L’importanza e il ruolo della moglie, in una relazione da vivere in termini di integrazione, armonia e integrità, al centro del Convegno regionale in programma a Seveso, con saluto dell’Arcivescovo. Lo presenta don Giuseppe Como
di Ylenia
Spinelli
Sabato 27 aprile, presso il Centro pastorale ambrosiano di Seveso, si svolgerà il tredicesimo Convegno regionale dei diaconi lombardi. L’ultimo organizzato nella diocesi di Milano – quella con più diaconi, 152 di cui 124 sposati, seguita da Brescia con 61 – si tenne al Seminario di corso Venezia nel 2007. Un evento importante, sottolinea don Giuseppe Como, rettore per la Formazione al Diaconato della diocesi di Milano, per la possibilità di incontro e di confronto, cui non mancherà di presenziare l’arcivescovo Mario Delpini per un breve saluto.
Don Como, tema di quest’anno sarà “Matrimonio e diaconato”: quale deve essere il rapporto giusto?
Probabilmente non esiste un rapporto “giusto” per definizione: i diaconi sanno bene che si tratta di un equilibrio sempre in costruzione. Possiamo dire che il rapporto “giusto” è quello in cui nessuno dei due sacramenti viene penalizzato, anzi uno arricchisce l’altro. L’esperienza dimostra che è possibile e non è nemmeno raro.
Ci spiega il sottotitolo: integrazione, armonia e integrità?
Le tre parole vanno lette insieme: l’integrazione tra i due sacramenti (quindi non la contrapposizione, ma nemmeno il semplice affiancamento) è possibile solo dove si percorrono vie di armonizzazione, cioè dove si scopre come l’uno stimoli e renda fecondo l’altro, senza che nessuno dei due venga mortificato o subisca una diminuzione (integrità).
Dietro un diacono che donna c’è o deve esserci?
Di solito c’è una donna credente, capace di accettare un ruolo magari meno appariscente rispetto al marito, ma non meno, anzi spesso più impegnativo, perché aumenta la responsabilità diretta verso la famiglia. Però è anche una donna che vede il proprio matrimonio acquisire una dimensione ecclesiale sorprendente.
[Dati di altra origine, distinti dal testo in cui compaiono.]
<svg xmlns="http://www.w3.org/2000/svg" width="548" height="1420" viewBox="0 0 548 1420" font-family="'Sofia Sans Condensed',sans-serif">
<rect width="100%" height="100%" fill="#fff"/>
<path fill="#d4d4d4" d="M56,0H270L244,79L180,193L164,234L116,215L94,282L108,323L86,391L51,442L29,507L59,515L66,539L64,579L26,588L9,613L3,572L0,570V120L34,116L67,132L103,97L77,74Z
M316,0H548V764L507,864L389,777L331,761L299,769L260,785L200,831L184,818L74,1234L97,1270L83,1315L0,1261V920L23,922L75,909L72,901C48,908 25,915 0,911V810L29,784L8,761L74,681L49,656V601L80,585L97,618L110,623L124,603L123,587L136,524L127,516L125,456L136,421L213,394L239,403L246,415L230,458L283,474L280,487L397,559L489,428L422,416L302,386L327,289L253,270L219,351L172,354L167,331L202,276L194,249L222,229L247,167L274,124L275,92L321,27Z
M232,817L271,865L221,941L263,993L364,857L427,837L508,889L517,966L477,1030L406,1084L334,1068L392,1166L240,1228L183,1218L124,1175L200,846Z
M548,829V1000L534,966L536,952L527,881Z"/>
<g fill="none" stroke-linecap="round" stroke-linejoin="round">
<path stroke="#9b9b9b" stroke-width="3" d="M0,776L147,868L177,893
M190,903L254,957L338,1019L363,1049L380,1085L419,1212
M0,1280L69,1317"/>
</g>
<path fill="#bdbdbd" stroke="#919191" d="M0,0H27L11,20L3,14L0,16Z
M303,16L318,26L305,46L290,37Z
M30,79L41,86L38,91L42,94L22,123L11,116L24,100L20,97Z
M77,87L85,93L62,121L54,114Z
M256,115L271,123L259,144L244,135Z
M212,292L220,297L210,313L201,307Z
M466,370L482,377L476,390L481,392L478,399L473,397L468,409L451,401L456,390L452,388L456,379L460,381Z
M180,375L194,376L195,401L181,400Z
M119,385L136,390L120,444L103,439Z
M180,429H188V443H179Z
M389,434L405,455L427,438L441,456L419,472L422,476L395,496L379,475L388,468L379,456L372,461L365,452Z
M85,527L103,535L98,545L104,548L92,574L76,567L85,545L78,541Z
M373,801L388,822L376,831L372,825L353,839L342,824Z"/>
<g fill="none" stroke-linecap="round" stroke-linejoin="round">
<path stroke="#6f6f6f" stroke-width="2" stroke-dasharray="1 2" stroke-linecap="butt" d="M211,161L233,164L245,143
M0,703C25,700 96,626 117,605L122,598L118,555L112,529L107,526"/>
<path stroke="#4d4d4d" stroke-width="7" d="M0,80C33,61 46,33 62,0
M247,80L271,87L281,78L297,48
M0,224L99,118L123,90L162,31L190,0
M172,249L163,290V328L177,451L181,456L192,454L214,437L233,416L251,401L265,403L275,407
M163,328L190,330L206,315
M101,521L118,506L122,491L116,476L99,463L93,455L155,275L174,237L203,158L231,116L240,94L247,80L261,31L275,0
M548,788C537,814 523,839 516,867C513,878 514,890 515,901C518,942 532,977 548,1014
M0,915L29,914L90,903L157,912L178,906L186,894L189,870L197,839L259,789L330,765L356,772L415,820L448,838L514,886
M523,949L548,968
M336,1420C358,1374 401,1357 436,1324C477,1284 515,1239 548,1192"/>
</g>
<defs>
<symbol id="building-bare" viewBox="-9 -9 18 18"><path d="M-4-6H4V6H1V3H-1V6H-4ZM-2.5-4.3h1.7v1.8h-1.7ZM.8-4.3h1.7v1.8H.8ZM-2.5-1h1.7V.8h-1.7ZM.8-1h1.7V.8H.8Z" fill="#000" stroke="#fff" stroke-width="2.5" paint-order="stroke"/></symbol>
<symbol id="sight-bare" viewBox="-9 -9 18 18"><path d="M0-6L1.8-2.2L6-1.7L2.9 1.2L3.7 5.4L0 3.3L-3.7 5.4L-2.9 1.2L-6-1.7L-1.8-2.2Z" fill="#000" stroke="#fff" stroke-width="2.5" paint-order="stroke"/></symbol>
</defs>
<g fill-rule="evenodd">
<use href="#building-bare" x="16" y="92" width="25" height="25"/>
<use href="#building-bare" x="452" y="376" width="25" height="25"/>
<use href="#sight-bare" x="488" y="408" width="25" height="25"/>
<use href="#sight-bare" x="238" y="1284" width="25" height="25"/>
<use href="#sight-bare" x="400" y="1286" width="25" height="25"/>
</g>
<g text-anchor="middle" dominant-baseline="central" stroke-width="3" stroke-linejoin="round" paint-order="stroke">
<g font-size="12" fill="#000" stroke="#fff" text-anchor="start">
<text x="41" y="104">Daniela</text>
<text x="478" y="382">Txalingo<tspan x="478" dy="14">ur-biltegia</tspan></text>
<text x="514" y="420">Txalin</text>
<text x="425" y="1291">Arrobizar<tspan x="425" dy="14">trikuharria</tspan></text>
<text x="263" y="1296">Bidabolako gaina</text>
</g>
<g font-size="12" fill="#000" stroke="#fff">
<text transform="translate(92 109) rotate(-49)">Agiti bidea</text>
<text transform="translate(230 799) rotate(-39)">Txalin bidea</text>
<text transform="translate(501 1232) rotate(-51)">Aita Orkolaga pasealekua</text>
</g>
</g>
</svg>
Quale il ruolo della donna nel ministero diaconale?
Mi pare di capire che ci sono tipologie diverse: a volte è un ruolo di fondamentale sostegno “dietro le quinte”, altre volte la sposa è molto coinvolta in prima persona nel ministero del marito, in mezzo ci sono altre situazioni più sfumate. Non esiste un modello unico: questa mi sembra una ricchezza, l’equilibrio di una coppia si realizza in modi diversificati.
La statua della Madonna che fissa il crocifisso del Cerano, presente nella cappella di Seveso, può essere un modello per le mogli dei diaconi?
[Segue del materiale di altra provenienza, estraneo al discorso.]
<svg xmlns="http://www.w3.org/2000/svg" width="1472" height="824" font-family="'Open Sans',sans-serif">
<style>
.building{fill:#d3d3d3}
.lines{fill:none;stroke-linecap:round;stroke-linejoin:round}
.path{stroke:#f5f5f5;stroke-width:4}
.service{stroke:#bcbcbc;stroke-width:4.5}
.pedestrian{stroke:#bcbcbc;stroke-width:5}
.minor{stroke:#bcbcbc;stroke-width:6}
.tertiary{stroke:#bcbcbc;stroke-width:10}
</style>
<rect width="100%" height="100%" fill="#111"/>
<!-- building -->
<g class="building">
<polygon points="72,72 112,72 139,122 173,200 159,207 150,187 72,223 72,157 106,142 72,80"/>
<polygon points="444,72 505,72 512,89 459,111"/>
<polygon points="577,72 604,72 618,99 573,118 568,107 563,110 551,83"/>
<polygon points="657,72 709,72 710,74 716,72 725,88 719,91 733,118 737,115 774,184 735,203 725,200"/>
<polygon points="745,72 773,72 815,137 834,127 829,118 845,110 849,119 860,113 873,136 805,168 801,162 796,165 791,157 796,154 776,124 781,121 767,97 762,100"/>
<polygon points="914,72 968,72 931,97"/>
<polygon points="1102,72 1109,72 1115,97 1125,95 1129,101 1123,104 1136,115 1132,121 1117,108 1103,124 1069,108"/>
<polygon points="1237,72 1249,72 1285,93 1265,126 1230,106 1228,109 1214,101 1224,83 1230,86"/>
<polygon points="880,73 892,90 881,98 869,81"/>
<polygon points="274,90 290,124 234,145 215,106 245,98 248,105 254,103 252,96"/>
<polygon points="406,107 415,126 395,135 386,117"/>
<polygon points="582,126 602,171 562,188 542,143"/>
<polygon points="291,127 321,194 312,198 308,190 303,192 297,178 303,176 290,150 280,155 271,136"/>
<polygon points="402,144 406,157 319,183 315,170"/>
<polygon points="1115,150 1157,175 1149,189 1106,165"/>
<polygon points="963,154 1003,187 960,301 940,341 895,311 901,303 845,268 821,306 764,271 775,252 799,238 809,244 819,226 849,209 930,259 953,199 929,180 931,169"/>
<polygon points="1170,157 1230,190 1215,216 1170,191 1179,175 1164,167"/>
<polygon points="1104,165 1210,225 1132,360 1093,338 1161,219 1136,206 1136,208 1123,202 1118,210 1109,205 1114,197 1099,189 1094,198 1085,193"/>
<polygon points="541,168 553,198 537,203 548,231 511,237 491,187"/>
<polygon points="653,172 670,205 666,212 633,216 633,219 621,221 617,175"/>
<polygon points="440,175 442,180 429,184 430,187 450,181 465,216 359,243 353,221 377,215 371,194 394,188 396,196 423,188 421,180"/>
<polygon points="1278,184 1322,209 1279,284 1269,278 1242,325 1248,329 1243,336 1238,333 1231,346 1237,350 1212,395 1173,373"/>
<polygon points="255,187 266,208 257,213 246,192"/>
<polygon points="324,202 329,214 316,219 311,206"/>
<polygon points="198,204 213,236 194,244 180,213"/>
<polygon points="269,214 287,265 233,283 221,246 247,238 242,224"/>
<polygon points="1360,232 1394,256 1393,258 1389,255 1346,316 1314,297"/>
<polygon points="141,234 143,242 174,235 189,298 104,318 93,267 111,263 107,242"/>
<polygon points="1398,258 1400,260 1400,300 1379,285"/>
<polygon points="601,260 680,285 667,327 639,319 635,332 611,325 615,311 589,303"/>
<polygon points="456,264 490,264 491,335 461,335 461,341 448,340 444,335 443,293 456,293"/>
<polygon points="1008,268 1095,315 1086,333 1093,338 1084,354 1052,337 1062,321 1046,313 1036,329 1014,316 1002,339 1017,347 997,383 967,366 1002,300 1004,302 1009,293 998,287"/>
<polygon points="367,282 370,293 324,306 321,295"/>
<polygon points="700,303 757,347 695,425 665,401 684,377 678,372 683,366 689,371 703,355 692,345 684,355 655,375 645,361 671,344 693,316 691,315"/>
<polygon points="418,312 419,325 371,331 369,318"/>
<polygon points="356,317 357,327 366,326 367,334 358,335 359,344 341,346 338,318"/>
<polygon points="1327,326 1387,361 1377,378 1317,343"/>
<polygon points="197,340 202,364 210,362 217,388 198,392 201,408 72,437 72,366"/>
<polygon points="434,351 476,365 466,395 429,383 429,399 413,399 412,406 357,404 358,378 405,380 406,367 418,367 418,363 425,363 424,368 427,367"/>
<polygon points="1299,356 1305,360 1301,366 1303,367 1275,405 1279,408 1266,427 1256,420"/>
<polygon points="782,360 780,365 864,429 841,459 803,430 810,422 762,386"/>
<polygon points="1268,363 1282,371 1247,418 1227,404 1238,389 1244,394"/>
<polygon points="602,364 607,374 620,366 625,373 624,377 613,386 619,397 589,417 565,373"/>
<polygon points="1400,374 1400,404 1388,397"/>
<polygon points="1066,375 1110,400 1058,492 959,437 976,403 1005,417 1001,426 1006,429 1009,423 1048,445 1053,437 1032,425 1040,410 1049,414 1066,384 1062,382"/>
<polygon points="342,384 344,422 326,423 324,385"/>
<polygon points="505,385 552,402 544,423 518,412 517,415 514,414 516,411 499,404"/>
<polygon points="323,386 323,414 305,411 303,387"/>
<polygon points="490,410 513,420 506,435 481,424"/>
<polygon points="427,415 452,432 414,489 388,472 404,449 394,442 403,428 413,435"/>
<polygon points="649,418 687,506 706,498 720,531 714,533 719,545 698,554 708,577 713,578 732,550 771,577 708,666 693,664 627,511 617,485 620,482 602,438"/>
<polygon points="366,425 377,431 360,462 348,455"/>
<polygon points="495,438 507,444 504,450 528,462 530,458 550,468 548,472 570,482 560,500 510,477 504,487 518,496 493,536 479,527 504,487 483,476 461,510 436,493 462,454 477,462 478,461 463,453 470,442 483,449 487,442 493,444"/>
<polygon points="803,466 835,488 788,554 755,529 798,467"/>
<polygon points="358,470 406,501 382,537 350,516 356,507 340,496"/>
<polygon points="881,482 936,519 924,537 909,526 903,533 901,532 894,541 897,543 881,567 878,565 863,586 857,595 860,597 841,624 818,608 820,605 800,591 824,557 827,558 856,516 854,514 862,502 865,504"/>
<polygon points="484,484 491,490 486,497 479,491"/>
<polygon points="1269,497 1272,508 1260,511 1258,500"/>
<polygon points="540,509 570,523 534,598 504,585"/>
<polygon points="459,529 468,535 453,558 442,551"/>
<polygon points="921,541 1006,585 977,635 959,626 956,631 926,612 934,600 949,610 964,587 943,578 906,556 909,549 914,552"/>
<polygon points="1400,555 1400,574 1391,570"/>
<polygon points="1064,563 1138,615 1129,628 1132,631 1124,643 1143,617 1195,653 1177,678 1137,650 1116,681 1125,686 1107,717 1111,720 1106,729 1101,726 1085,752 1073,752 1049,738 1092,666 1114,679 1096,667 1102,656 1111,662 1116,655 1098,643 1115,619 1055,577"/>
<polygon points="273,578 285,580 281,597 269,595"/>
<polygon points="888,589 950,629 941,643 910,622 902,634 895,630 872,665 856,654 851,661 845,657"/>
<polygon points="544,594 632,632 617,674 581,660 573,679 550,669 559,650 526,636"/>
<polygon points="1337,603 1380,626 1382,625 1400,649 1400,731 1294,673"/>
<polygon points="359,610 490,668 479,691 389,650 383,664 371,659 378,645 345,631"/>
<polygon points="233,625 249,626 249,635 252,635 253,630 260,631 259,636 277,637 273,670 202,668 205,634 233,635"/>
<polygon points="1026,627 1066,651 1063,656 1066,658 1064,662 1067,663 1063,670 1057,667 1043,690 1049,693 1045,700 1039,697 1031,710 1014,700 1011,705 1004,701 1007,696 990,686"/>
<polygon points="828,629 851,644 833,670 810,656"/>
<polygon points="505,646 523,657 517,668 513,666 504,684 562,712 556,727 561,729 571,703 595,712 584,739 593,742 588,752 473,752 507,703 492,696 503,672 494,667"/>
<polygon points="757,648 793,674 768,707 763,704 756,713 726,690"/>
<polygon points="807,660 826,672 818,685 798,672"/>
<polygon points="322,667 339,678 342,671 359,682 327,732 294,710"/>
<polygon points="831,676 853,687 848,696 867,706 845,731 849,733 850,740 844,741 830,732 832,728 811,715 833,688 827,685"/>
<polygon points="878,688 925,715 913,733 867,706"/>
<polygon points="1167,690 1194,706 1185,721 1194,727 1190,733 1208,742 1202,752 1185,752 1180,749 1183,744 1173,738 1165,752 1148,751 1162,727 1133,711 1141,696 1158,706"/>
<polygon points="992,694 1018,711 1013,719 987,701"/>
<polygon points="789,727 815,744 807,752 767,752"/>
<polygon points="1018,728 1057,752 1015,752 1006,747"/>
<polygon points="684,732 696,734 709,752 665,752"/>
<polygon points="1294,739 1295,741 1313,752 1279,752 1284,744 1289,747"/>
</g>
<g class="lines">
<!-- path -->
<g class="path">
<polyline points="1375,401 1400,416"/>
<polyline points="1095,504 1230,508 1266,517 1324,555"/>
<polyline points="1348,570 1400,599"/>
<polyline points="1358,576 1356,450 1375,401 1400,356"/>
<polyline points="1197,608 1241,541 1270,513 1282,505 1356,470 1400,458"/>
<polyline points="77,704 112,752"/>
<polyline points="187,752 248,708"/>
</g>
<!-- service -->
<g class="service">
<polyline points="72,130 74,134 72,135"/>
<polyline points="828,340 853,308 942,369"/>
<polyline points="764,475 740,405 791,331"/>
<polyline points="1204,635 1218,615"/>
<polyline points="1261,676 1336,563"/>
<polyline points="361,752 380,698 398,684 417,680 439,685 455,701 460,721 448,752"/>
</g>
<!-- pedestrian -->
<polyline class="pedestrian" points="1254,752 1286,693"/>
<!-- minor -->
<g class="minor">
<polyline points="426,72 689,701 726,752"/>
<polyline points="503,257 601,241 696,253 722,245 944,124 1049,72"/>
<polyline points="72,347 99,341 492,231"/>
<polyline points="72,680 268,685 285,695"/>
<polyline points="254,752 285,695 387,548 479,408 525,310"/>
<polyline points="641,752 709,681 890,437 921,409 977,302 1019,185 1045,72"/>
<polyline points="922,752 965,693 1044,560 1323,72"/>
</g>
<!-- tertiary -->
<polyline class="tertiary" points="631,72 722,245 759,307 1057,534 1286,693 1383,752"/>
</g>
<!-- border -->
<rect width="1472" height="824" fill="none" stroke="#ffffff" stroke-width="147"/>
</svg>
Più che “fissare”, quella scultura mi sembra esprimere l’invito di Maria ad avvicinarsi al Crocifisso e insieme un presentare a Gesù i credenti che sono in cammino. Potrebbe suggerire alle mogli dei diaconi di essere coloro che vigilano sulla radicalità dell’impegno cristiano dei loro mariti e insieme intercedono per il loro ministero, condividendolo per la loro parte.
Esiste una “formazione” anche per le mogli?
Ci sono alcuni momenti durante l’anno nei quali le mogli sono invitate a condividere occasioni di formazione permanente, in particolare durante i ritiri spirituali. In questi momenti sono previsti incontri dedicati specificamente alle spose, in cui anzitutto cerchiamo di dare voce ai loro pensieri e sentimenti.
In Diocesi ci sono mogli che – in qualche particolare ambito – affiancano i mariti mettendoci lo specifico della loro sensibilità femminile?
Sì, ci sono diaconi che vivono il loro ministero con una partecipazione attiva e significativa delle mogli. Non è una regola e non intendiamo farne un modello, sono situazioni che si creano spontaneamente e costituiscono un segno molto efficace.